S’adressant aux journalistes mercredi, Donald Trump a déclaré que « les choses se passent bien entre les États-Unis et l’Iran », ajoutant que les réunions tenues au Qatar s’étaient déroulées de manière satisfaisante.
Il a poursuivi : « Le processus de démantèlement du programme nucléaire iranien progresse bien… Ils ont tenu de très bonnes réunions, et nous verrons ce qui se passera. »
Le président américain a ajouté que l’Iran « a parcouru un long chemin… Je pense que les choses évoluent dans la bonne direction ».
Les États-Unis et l’Iran ont tenu des discussions à Doha mardi.
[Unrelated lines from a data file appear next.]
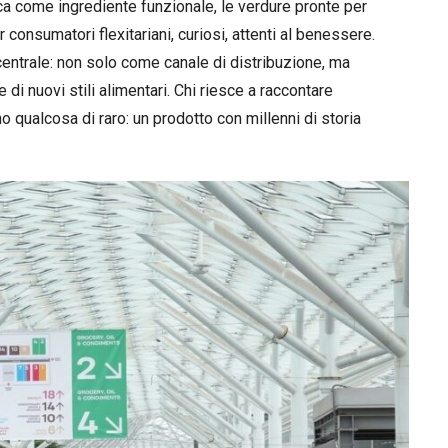
cca come ingrediente funzionale, le verdure pronte per
 consumatori flexitariani, curiosi, attenti al benessere.
 centrale: non solo come canale di distribuzione, ma
i nuovi stili alimentari. Chi riesce a raccontare
o qualcosa di raro: un prodotto con millenni di storia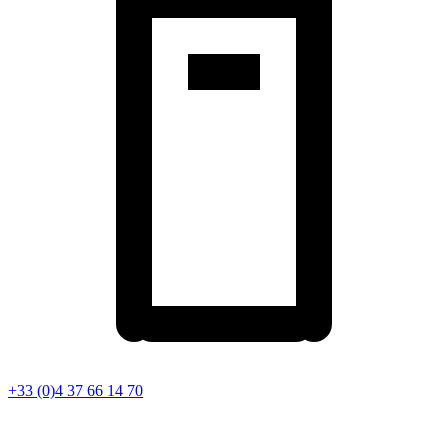
+33 (0)4 37 66 14 70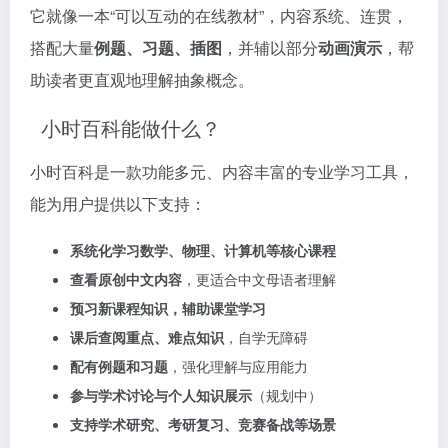
它就像一本“可以互动的在线教材”，内容系统、连贯，
搭配大量
例题、习题、插图
，并辅以部分
动画演示
，帮
助读者更直观地理解抽象概念。
小时百科能做什么？
小时百科是一款功能多元、内容丰富的专业学习工具，
能为用户提供以下支持：
系统化学习数学、物理、计算机等核心课程
查看原创中文内容
，更适合中文母语者理解
预习新课程知识，辅助课堂学习
课后查阅重点、难点知识
，自学无障碍
配有例题和习题
，强化理解与应用能力
参与学术讨论与个人知识展示
（规划中）
支持学术研究、考研复习、竞赛备战等场景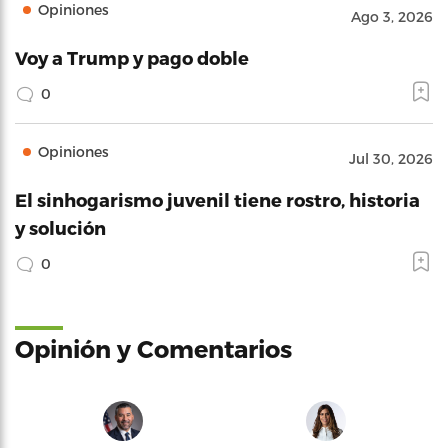
Opiniones
Ago 3, 2026
Voy a Trump y pago doble
0
Opiniones
Jul 30, 2026
El sinhogarismo juvenil tiene rostro, historia
y solución
0
Opinión y Comentarios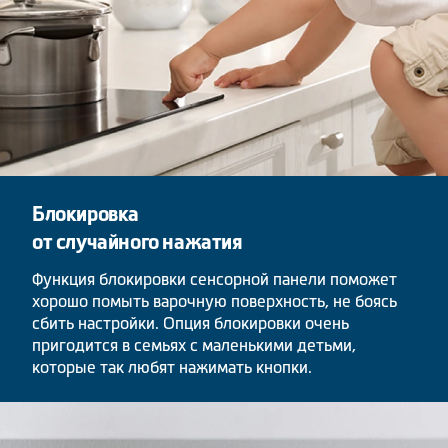
Блокировка
от случайного нажатия
Функция блокировки сенсорной панели поможет
хорошо помыть варочную поверхность, не боясь
сбить настройки. Опция блокировки очень
пригодится в семьях с маленькими детьми,
которые так любят нажимать кнопки.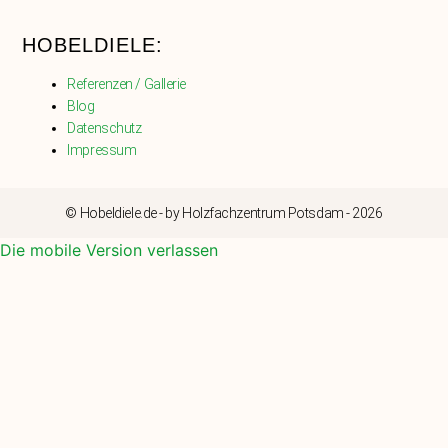
HOBELDIELE:
Referenzen / Gallerie
Blog
Datenschutz
Impressum
© Hobeldiele.de - by Holzfachzentrum Potsdam - 2026
Die mobile Version verlassen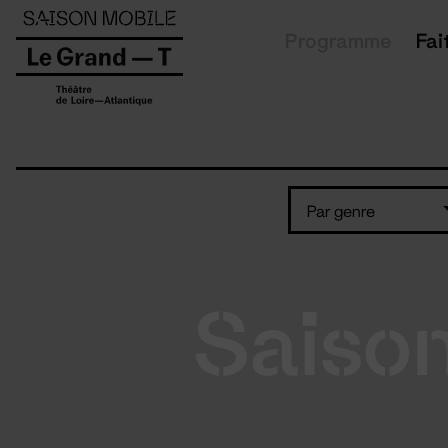
Panneau de gestion des cookies
Programme
Fai
Par genre
Saiso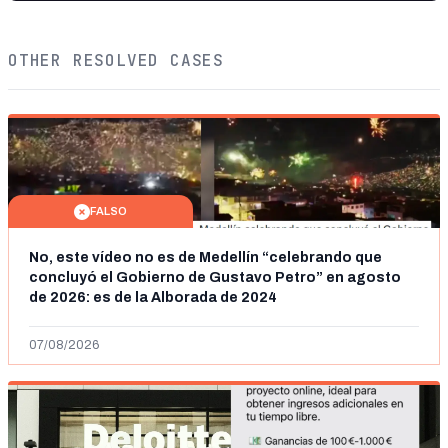
OTHER RESOLVED CASES
FALSO
No, este vídeo no es de Medellín “celebrando que
concluyó el Gobierno de Gustavo Petro” en agosto
de 2026: es de la Alborada de 2024
07/08/2026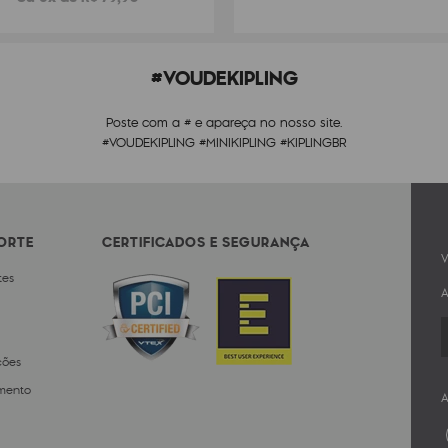
#VOUDEKIPLING
Poste com a # e apareça no nosso site.
#VOUDEKIPLING #MINIKIPLING #KIPLINGBR
PORTE
CERTIFICADOS E SEGURANÇA
V
tes
A
ções
mento
A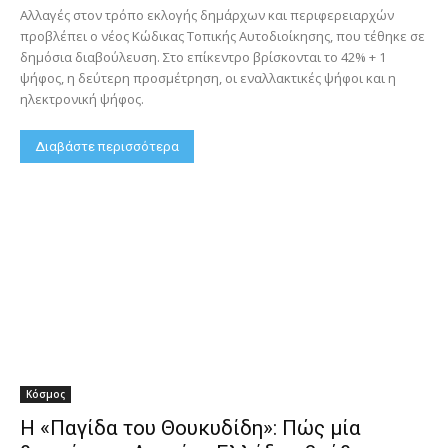
Αλλαγές στον τρόπο εκλογής δημάρχων και περιφερειαρχών
προβλέπει ο νέος Κώδικας Τοπικής Αυτοδιοίκησης, που τέθηκε σε
δημόσια διαβούλευση. Στο επίκεντρο βρίσκονται το 42% + 1
ψήφος, η δεύτερη προσμέτρηση, οι εναλλακτικές ψήφοι και η
ηλεκτρονική ψήφος.
Διαβάστε περισσότερα
Κόσμος
Η «Παγίδα του Θουκυδίδη»: Πώς μία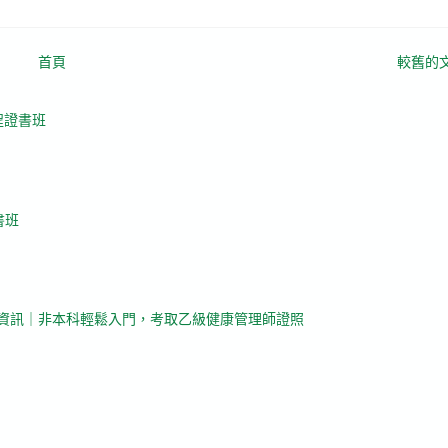
首頁
較舊的
程證書班
書班
課資訊｜非本科輕鬆入門，考取乙級健康管理師證照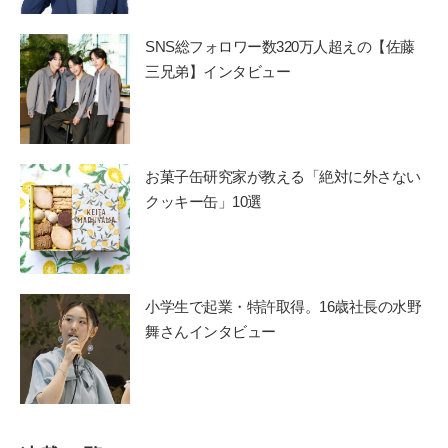
SNS総フォロワー数320万人超えの【佐藤
三兄弟】インタビュー
お菓子缶研究家が教える「絶対に外さない
クッキー缶」10選
小学生で起業・特許取得。16歳社長の水野
舞さんインタビュー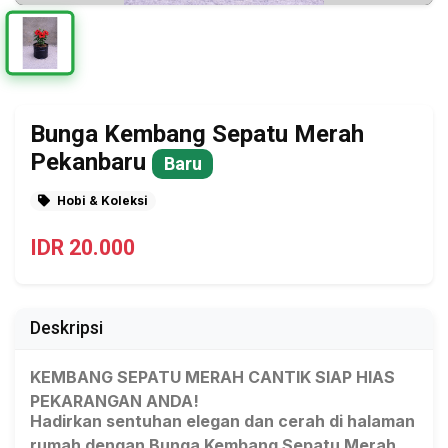
Bunga Kembang Sepatu Merah
Pekanbaru
Baru
Hobi & Koleksi
IDR 20.000
Deskripsi
KEMBANG SEPATU MERAH CANTIK SIAP HIAS
PEKARANGAN ANDA!
Hadirkan sentuhan elegan dan cerah di halaman
rumah dengan Bunga Kembang Sepatu Merah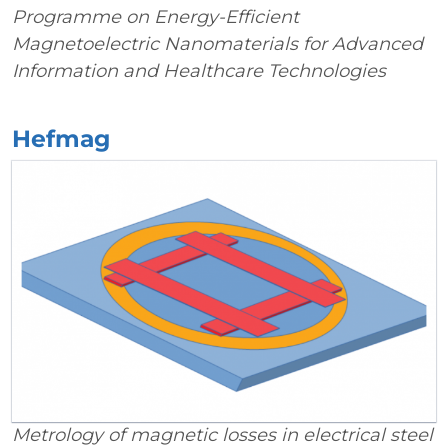
Programme on Energy-Efficient
Magnetoelectric Nanomaterials for Advanced
Information and Healthcare Technologies
Hefmag
Metrology of magnetic losses in electrical steel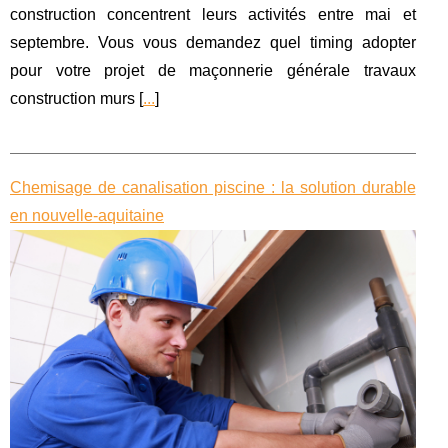
construction concentrent leurs activités entre mai et
septembre. Vous vous demandez quel timing adopter
pour votre projet de maçonnerie générale travaux
construction murs [
...
]
Chemisage de canalisation piscine : la solution durable
en nouvelle-aquitaine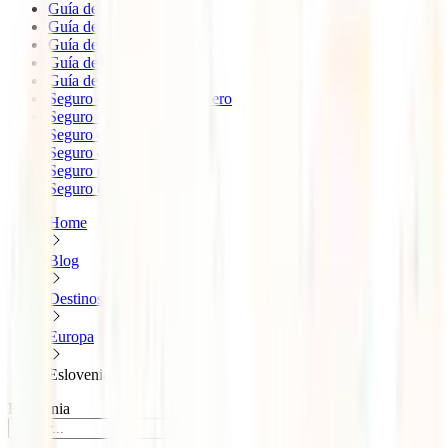
Guía de Viaje EEUU
Guía de Viaje Indonesia
Guía de Viaje Marruecos
Guía de Viaje México
Guía de Viaje Cuba
Seguro de viaje para Crucero
Seguro de Viaje México
Seguro de viaje Japón
Seguro de viaje Tailandia
Seguro de viaje China
Seguro de viaje Colombia
Home
Blog
Destinos
Europa
Eslovenia
Eslovenia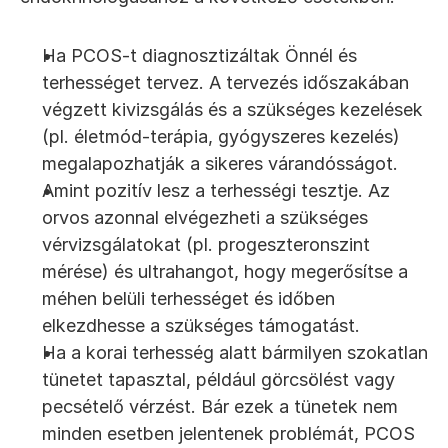
Ha PCOS-t diagnosztizáltak Önnél és 
terhességet tervez. A tervezés időszakában 
végzett kivizsgálás és a szükséges kezelések 
(pl. életmód-terápia, gyógyszeres kezelés) 
megalapozhatják a sikeres várandósságot.
Amint pozitív lesz a terhességi tesztje. Az 
orvos azonnal elvégezheti a szükséges 
vérvizsgálatokat (pl. progeszteronszint 
mérése) és ultrahangot, hogy megerősítse a 
méhen belüli terhességet és időben 
elkezdhesse a szükséges támogatást.
Ha a korai terhesség alatt bármilyen szokatlan 
tünetet tapasztal, például görcsölést vagy 
pecsételő vérzést. Bár ezek a tünetek nem 
minden esetben jelentenek problémát, PCOS 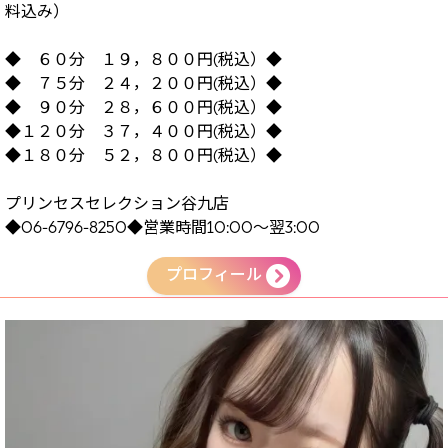
料込み）
◆ ６０分 １９，８００円(税込）◆
◆ ７５分 ２４，２００円(税込）◆
◆ ９０分 ２８，６００円(税込）◆
◆１２０分 ３７，４００円(税込）◆
◆１８０分 ５２，８００円(税込）◆
プリンセスセレクション谷九店
◆06-6796-8250◆営業時間10:00～翌3:00
プロフィール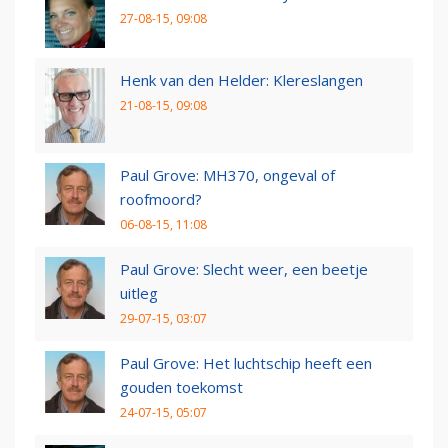
27-08-15, 09:08
Henk van den Helder: Klereslangen
21-08-15, 09:08
Paul Grove: MH370, ongeval of
roofmoord?
06-08-15, 11:08
Paul Grove: Slecht weer, een beetje
uitleg
29-07-15, 03:07
Paul Grove: Het luchtschip heeft een
gouden toekomst
24-07-15, 05:07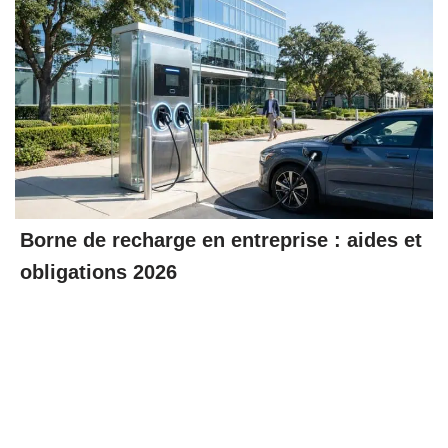
Borne de recharge en entreprise : aides et
obligations 2026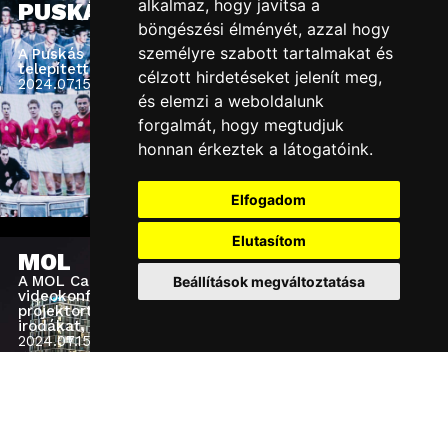
alkalmaz, hogy javítsa a
PUSKÁS MÚZEUM
böngészési élményét, azzal hogy
személyre szabott tartalmakat és
A Puskás Múzeum komplett múzeumi AV rendszerét
telepítettük, mi építettük ki az IT hálózatot.
célzott hirdetéseket jelenít meg,
2024.07.15.
hétfő
és elemzi a weboldalunk
forgalmát, hogy megtudjuk
honnan érkeztek a látogatóink.
Elfogadom
Elutasítom
MOL
A MOL Campus-on innovatív audiovizuális és
Beállítások megváltoztatása
videokonferencia rendszert telepítettünk, ledfalat,
projektort, konferenciarendszert, kijelzőket,
irodákat, hangszórókat, stúdiót alakítottunk ki.
2024.07.15.
hétfő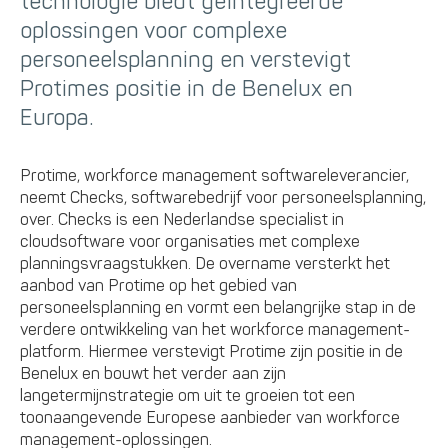
technologie biedt geïntegreerde
oplossingen voor complexe
personeelsplanning en verstevigt
Protimes positie in de Benelux en
Europa.
Protime, workforce management softwareleverancier,
neemt Checks, softwarebedrijf voor personeelsplanning,
over. Checks is een Nederlandse specialist in
cloudsoftware voor organisaties met complexe
planningsvraagstukken. De overname versterkt het
aanbod van Protime op het gebied van
personeelsplanning en vormt een belangrijke stap in de
verdere ontwikkeling van het workforce management-
platform. Hiermee verstevigt Protime zijn positie in de
Benelux en bouwt het verder aan zijn
langetermijnstrategie om uit te groeien tot een
toonaangevende Europese aanbieder van workforce
management-oplossingen.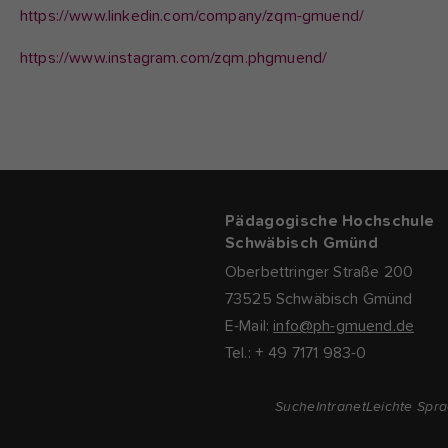
https://www.linkedin.com/company/zqm-gmuend/
https://www.instagram.com/zqm.phgmuend/
Pädagogische Hochschule
Schwäbisch Gmünd
Oberbettringer Straße 200
73525 Schwäbisch Gmünd
E-Mail:
info@ph-gmuend.de
Tel.: + 49 7171 983-0
Suche
Intranet
Leichte Spr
Deux émissaires américains se sont rendus dans la capitale qatarienne afin de suivre la mise en œuvre des dispositions du protocole d’accord, tandis que l’Iran a annoncé l’envoi d’une délégation technique au Qatar, tout en excluant toute rencontre directe avec des responsables américains.
Le protocole d’accord signé le 17 juin prévoit un cessez-le-feu sur l’ensemble des fronts, la réouverture du détroit d’Ormuz, la levée du blocus américain imposé aux ports iraniens, le déblocage d’une partie des avoirs iraniens gelés, ainsi que l’ouverture de négociations visant à parvenir à un accord définitif dans un délai de soixante jours, renouvelable si nécessaire.
L’accord final devrait principalement porter sur le programme nucléaire iranien ainsi que sur les sanctions économiques imposées à Téhéran.
Des tensions persistantes
Malgré la poursuite des contacts diplomatiques, les tensions entre Téhéran et Washington se sont ravivées ces derniers jours, les deux parties s’accusant mutuellement d’avoir violé le cessez-le-feux à la suite d’attaques visant des navires dans le détroit d’Ormuz.
Cette situation a été suivie de frappes américaines contre des objectifs militaires à l’intérieur de l’Iran, tandis que Téhéran a annoncé avoir ciblé des sites liés aux États-Unis. Le différend concernant la gestion de la navigation dans le détroit d’Ormuz demeure sans solution.